QUESTIONS:
• A. According to the retirement savings article, what percentage of Americans have less than $10,000 saved for retirement?
• B. Print the part of the retirement savings article between "There are also" and "spending each month.", inclusive.

PASSAGE SHOWN:
Home » What to Do if You’re Late to The Retirement Savings Game

What to Do if You’re Late to The Retirement Savings Game

This week, in honor of Financial Literacy Month, we’ve been focusing on retirement savings. I talked on Monday about how to balance retirement savings and debt payoff while helping your kids out with college costs, and on Tuesday Brad from over at Maximize Your Money shared an awesome post on why and how you should start saving for retirement now. In Monday’s post, I shared that nearly 1 in 3 Americans have no money saved for retirement, and that 56% of Americans have less than $10,000 saved for retirement. If you fall into one of those two categories and are in your 40’s, 50’s or beyond, no worries. Today’s post is for you. Today we’re going to talk about what you can do if you’re late to the retirement savings game.

Late Retirement Savings Strategies

The first thing you need to do if you’re under-prepared financially for retirement and you’re over 45 is to not panic. It’s easy to want to do the ostrich thing and stick your head in the sand in fear, but now is the time to face the music head on. It’s like the final battle in the Rocky movies, so put on your boxing gloves and prepare to fight.

Determine What You Need to Retire

Don’t let this part scare you, even if what you need based on calculations is impossible to save. The goal for you at this point is to increase retirement savings as much as possible.

Start with analyzing your post-retirement expenses, as this will be a key component that needs to have an answer before you can calculate post-retirement money needs. What will your housing expenses be? What will health care costs be? What will insurance premiums for things like long-term care policies be? What will you spend on groceries and other personal costs? How much will you save each month for upcoming long-term expenses such as a replacement car or housing repairs?

This book is a great read for helping determine what you need to retire:

How Much Money Do I Need to Retire? (60 Minute Financial Solutions Book 5)

There are also many online calculators that can help give you an idea of what you need to retire. Here’s a link to one retirement income calculator.

 

Analyze Your Current Expenses

One step that will really help you begin a journey to maximizing retirement savings is to analyze your last three to six months of spending if you’re not already spend-tracking. Go back through credit card and bank statements and try to get an idea of what you’re currently spending each month.

How much are your housing costs? What debt payments do you have? How much are you spending each month on utility bills, insurance, cell phone costs, eating out/entertainment, clothing, personal care, etc.?

From here you should be able to create a budget and a spreadsheet for tracking expenses. Your budget will help you to have a written plan for your money each month. Your spend-tracking sheet will help you keep track of where your money is going each month.

ENTRIES PROVIDED:

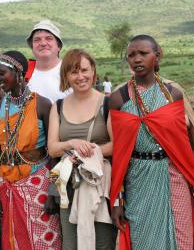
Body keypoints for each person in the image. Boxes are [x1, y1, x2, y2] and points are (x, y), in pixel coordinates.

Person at [109, 35, 194, 250]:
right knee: (143, 241)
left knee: (182, 239)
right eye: (131, 55)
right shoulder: (119, 98)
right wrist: (117, 200)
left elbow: (182, 147)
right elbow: (120, 152)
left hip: (175, 176)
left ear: (157, 56)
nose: (137, 59)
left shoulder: (173, 95)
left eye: (143, 53)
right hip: (138, 180)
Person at [0, 51, 61, 249]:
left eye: (2, 73)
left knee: (45, 242)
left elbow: (54, 152)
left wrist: (53, 190)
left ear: (19, 73)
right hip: (8, 185)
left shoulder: (43, 105)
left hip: (39, 185)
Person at [48, 49, 116, 250]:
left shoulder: (107, 103)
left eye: (84, 70)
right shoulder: (58, 106)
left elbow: (116, 145)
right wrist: (72, 143)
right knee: (71, 244)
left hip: (99, 183)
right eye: (74, 72)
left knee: (103, 242)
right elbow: (52, 149)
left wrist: (87, 154)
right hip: (67, 185)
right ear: (66, 76)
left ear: (93, 71)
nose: (80, 77)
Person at [25, 19, 70, 103]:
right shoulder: (23, 72)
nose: (43, 43)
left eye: (49, 38)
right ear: (32, 47)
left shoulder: (70, 70)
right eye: (37, 40)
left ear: (59, 46)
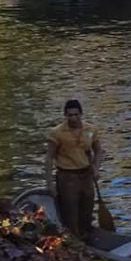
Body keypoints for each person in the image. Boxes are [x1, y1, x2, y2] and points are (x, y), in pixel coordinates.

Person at [44, 99, 103, 239]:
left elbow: (99, 151)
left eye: (76, 114)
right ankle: (74, 239)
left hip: (86, 175)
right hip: (67, 177)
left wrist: (96, 167)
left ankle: (86, 235)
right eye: (70, 115)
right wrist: (49, 183)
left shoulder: (91, 130)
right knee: (70, 212)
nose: (73, 118)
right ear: (65, 115)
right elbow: (49, 158)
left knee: (87, 208)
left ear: (81, 114)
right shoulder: (56, 133)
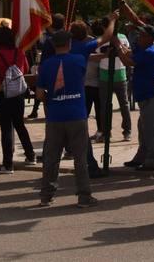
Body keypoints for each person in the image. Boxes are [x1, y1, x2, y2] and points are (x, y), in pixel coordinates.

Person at [35, 30, 97, 208]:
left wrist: (52, 101)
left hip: (55, 117)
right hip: (77, 115)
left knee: (51, 158)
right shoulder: (78, 60)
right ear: (69, 44)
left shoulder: (45, 65)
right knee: (80, 158)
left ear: (54, 45)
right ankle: (84, 197)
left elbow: (39, 93)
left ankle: (46, 196)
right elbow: (102, 40)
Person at [117, 22, 154, 171]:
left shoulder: (150, 52)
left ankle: (153, 160)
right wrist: (120, 46)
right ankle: (142, 157)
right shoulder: (143, 49)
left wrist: (117, 48)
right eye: (139, 34)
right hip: (146, 95)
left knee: (151, 129)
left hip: (152, 94)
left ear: (151, 38)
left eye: (143, 35)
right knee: (143, 128)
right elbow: (129, 53)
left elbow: (128, 61)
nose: (139, 37)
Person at [0, 24, 36, 172]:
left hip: (3, 93)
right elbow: (26, 69)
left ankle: (8, 164)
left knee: (6, 128)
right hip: (18, 93)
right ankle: (31, 155)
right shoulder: (19, 52)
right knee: (19, 124)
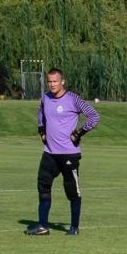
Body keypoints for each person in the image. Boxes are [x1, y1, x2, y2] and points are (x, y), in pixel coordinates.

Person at [27, 67, 100, 236]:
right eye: (50, 81)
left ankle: (74, 228)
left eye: (55, 81)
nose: (52, 85)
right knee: (43, 186)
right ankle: (43, 226)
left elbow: (94, 116)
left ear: (62, 82)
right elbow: (41, 113)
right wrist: (41, 130)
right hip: (49, 153)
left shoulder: (73, 99)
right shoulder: (45, 98)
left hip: (69, 154)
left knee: (72, 191)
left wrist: (79, 132)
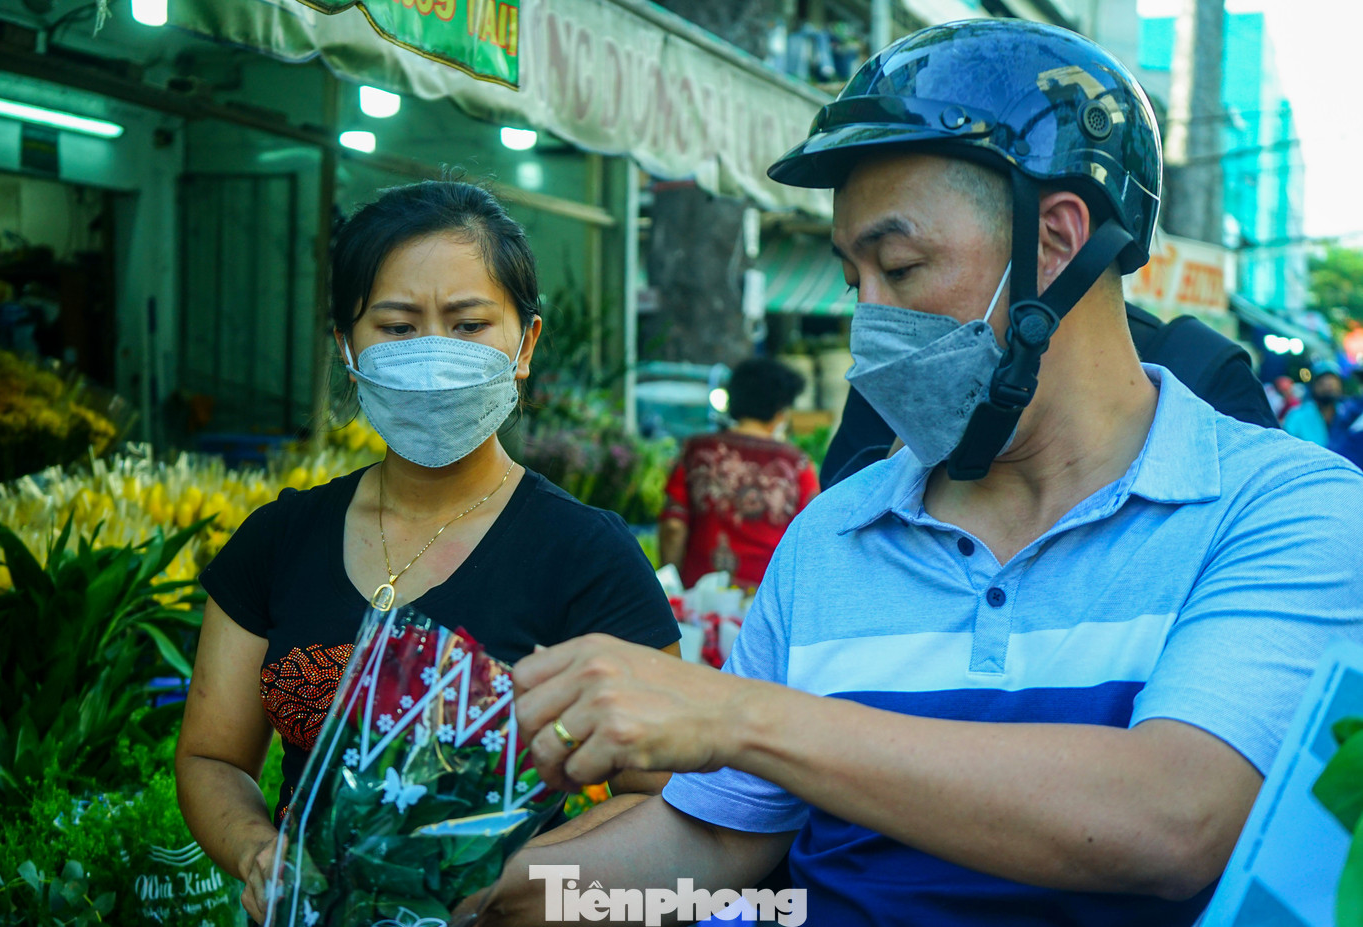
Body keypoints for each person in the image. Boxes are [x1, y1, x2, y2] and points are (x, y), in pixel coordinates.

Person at [480, 20, 1363, 927]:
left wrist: (740, 716)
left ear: (1058, 240)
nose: (868, 320)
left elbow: (1172, 818)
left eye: (900, 267)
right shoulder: (833, 534)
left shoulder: (1284, 509)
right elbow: (710, 848)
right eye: (853, 276)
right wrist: (480, 890)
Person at [173, 179, 681, 925]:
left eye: (469, 324)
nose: (434, 356)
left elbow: (659, 793)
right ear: (347, 347)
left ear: (525, 344)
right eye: (398, 326)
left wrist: (500, 885)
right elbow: (212, 756)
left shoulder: (587, 555)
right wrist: (258, 851)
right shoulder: (279, 539)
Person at [821, 303, 1279, 487]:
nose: (871, 309)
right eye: (855, 280)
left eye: (902, 267)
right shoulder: (906, 373)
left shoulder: (1201, 370)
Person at [658, 357, 820, 589]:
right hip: (767, 598)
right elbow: (812, 540)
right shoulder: (797, 465)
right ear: (780, 411)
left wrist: (671, 587)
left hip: (701, 594)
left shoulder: (697, 451)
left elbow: (673, 527)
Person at [1283, 365, 1346, 446]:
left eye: (1333, 380)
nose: (1328, 385)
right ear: (1313, 386)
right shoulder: (1297, 416)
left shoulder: (1347, 414)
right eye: (1322, 381)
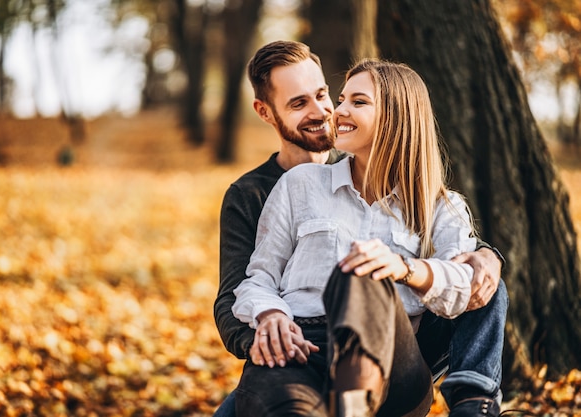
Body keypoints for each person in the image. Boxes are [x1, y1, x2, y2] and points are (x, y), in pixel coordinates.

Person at [214, 41, 507, 417]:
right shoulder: (269, 191)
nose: (328, 111)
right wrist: (270, 325)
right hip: (296, 344)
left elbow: (460, 266)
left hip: (390, 349)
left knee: (361, 272)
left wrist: (487, 256)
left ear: (396, 117)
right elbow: (241, 289)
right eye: (298, 103)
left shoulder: (433, 202)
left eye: (324, 95)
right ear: (265, 112)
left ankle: (463, 399)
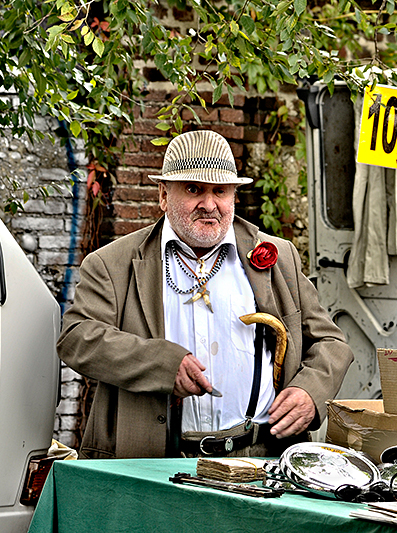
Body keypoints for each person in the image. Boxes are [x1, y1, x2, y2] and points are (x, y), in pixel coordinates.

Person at [57, 129, 354, 458]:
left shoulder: (277, 257)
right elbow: (76, 337)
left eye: (220, 191)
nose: (209, 204)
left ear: (234, 197)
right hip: (153, 460)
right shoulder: (112, 263)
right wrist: (162, 364)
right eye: (193, 189)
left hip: (260, 457)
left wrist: (309, 392)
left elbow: (331, 343)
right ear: (163, 195)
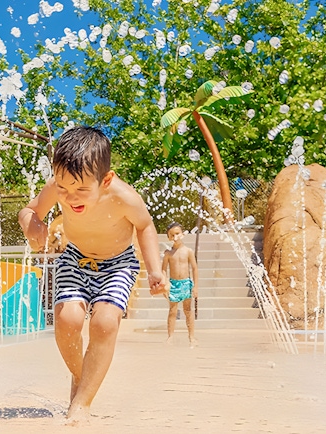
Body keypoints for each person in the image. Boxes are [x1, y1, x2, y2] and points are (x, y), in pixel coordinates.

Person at [18, 126, 168, 422]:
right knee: (67, 320)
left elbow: (145, 226)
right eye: (64, 188)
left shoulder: (124, 197)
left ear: (106, 179)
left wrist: (154, 269)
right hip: (75, 259)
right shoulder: (58, 186)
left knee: (105, 323)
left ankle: (82, 403)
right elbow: (29, 210)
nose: (70, 197)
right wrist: (32, 225)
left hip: (118, 264)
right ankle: (81, 377)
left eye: (81, 190)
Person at [162, 222, 199, 347]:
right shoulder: (168, 253)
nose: (175, 237)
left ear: (182, 234)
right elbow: (163, 270)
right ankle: (170, 336)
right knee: (172, 310)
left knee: (188, 310)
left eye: (177, 233)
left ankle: (191, 337)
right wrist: (164, 284)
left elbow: (194, 268)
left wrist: (195, 286)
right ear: (169, 237)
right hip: (173, 284)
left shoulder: (188, 251)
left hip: (186, 283)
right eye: (172, 235)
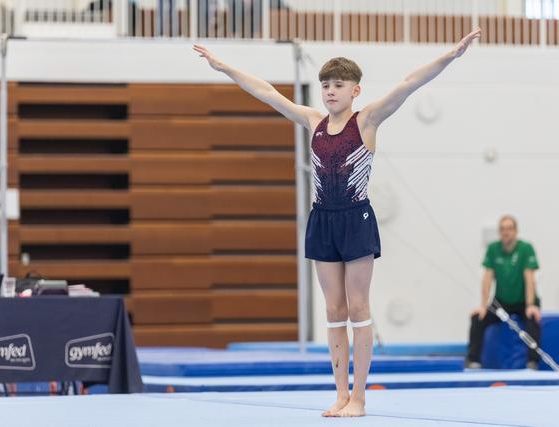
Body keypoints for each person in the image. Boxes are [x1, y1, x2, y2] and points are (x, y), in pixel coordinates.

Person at [194, 28, 481, 417]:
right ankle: (341, 395)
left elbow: (410, 83)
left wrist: (452, 55)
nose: (330, 91)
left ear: (354, 91)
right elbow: (266, 93)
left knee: (358, 305)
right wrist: (224, 66)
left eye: (338, 85)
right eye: (326, 85)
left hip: (356, 219)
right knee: (333, 310)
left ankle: (360, 398)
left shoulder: (367, 121)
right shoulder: (312, 120)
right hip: (322, 219)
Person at [466, 215, 541, 369]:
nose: (506, 232)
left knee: (532, 320)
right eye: (502, 229)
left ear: (516, 231)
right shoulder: (493, 249)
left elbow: (529, 279)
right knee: (478, 318)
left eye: (509, 228)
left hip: (522, 301)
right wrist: (483, 305)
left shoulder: (525, 248)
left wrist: (530, 305)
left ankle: (532, 362)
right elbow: (487, 279)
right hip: (501, 301)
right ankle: (473, 361)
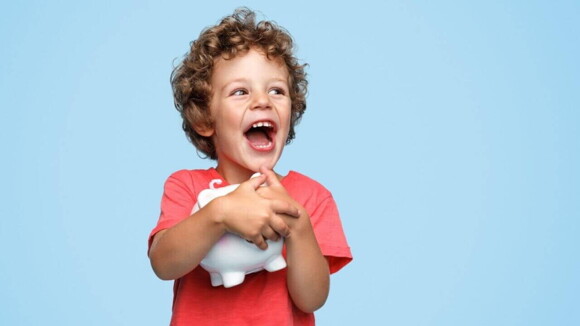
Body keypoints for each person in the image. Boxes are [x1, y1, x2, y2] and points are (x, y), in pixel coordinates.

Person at [148, 8, 352, 325]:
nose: (262, 101)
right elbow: (164, 264)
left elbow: (312, 299)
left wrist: (298, 228)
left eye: (276, 90)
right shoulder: (186, 186)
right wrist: (219, 214)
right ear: (204, 119)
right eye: (241, 91)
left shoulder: (311, 197)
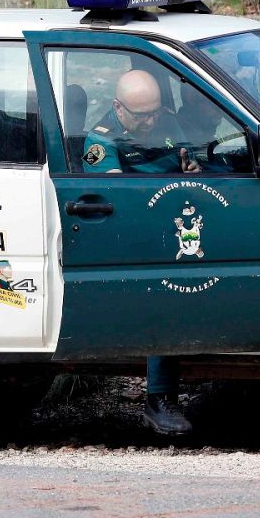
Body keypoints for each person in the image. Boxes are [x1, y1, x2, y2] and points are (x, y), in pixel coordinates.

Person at [80, 69, 198, 436]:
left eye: (154, 113)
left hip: (176, 222)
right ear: (118, 107)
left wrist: (193, 168)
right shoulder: (100, 143)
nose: (150, 122)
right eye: (141, 115)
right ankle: (159, 399)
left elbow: (187, 159)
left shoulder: (166, 121)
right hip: (132, 240)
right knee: (166, 292)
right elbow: (121, 202)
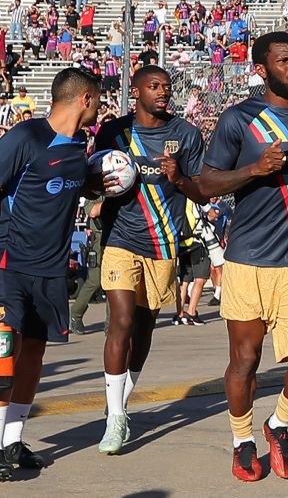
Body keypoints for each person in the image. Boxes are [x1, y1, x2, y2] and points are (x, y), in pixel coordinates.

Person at [171, 31, 288, 482]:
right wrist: (254, 170)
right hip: (246, 259)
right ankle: (242, 440)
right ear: (262, 70)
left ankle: (278, 424)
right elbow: (204, 186)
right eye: (284, 61)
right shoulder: (238, 120)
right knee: (245, 361)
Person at [0, 67, 102, 481]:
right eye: (98, 101)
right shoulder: (26, 136)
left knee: (34, 354)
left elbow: (66, 188)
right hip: (8, 262)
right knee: (6, 350)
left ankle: (15, 440)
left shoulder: (79, 146)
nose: (99, 109)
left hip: (51, 269)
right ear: (85, 99)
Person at [92, 64, 209, 455]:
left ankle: (121, 405)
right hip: (120, 239)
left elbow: (202, 193)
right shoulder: (114, 132)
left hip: (163, 246)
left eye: (167, 87)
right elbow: (91, 176)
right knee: (120, 321)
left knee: (142, 331)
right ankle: (113, 418)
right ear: (136, 90)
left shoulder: (187, 135)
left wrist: (178, 179)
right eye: (154, 86)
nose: (163, 92)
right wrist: (100, 185)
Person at [69, 198, 106, 335]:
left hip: (117, 235)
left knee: (115, 283)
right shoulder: (97, 187)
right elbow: (92, 211)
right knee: (95, 280)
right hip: (99, 236)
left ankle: (111, 324)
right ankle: (76, 313)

RESPONSES:
• A. 56%

• B.
There are also many online calculators that can help give you an idea of what you need to retire. Here’s a link to one retirement income calculator.

 

Analyze Your Current Expenses

One step that will really help you begin a journey to maximizing retirement savings is to analyze your last three to six months of spending if you’re not already spend-tracking. Go back through credit card and bank statements and try to get an idea of what you’re currently spending each month.